- Born: 18 January 1981 (age 45) Târgu Jiu, Romania
- Education: University of California, Los Angeles University of Bucharest
- Awards: EMS Prize (2012)
- Scientific career
- Fields: Mathematics
- Workplaces: University of California, San Diego
- Thesis: Some rigidity results in the orbit equivalence theory of non-amenable groups (2007)
- Doctoral advisor: Sorin Popa

= Adrian Ioana =

Romanian mathematician

Adrian Ioana (born 18 January 1981, Târgu Jiu) is a Romanian mathematician. He is currently a professor at the University of California, San Diego.

Ioana earned a BS in Mathematics from the University of Bucharest in 2003, and completed his PhD at the University of California, Los Angeles in 2007, under the supervision of Sorin Popa.
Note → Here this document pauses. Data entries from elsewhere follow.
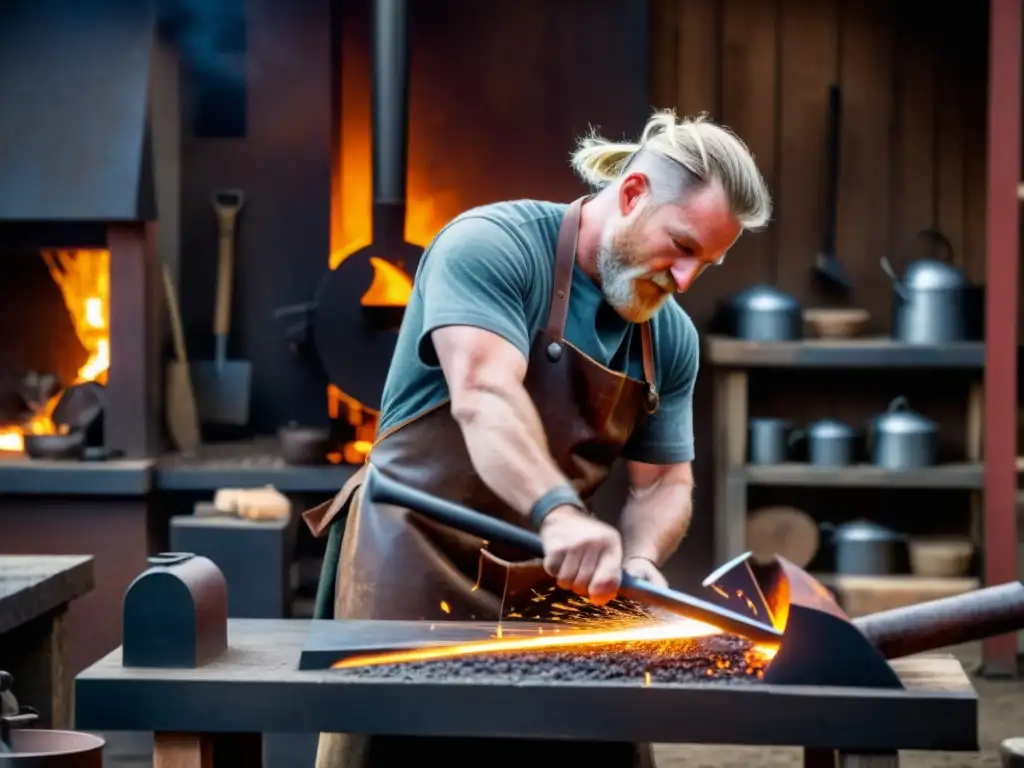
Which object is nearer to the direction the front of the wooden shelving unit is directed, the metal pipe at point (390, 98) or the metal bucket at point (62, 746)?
the metal bucket

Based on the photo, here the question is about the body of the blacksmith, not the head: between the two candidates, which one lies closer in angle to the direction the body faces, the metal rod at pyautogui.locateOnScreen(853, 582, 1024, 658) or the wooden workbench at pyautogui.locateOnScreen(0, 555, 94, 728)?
the metal rod

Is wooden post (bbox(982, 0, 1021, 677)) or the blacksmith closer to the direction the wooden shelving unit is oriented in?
the blacksmith

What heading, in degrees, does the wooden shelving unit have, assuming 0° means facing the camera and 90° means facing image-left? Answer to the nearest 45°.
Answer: approximately 0°

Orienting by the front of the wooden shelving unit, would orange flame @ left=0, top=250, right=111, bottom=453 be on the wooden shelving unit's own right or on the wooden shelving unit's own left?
on the wooden shelving unit's own right

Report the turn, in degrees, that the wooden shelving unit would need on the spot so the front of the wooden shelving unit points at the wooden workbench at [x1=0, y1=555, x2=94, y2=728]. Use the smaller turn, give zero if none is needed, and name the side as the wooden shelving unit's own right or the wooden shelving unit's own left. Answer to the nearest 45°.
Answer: approximately 45° to the wooden shelving unit's own right

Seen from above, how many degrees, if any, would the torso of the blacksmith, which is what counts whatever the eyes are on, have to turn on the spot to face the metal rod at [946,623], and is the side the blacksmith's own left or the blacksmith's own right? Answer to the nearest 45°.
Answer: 0° — they already face it

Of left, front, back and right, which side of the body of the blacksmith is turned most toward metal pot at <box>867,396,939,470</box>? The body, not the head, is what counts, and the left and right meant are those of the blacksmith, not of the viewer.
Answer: left

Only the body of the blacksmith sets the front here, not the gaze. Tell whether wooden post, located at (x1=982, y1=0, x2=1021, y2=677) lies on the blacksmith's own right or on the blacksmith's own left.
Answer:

He then was a postdoc at the California Institute of Technology and a Research Fellow supported by the Clay Mathematics Institute, after which he joined UC San Diego in 2011.

For his contributions to von Neumann algebras and representation theory of groups, he was awarded a 2012 EMS Prize. In 2018 he was an invited speaker at the International Congress of Mathematicians (ICM) in Rio de Janeiro (on "Rigidity for von Neumann algebras").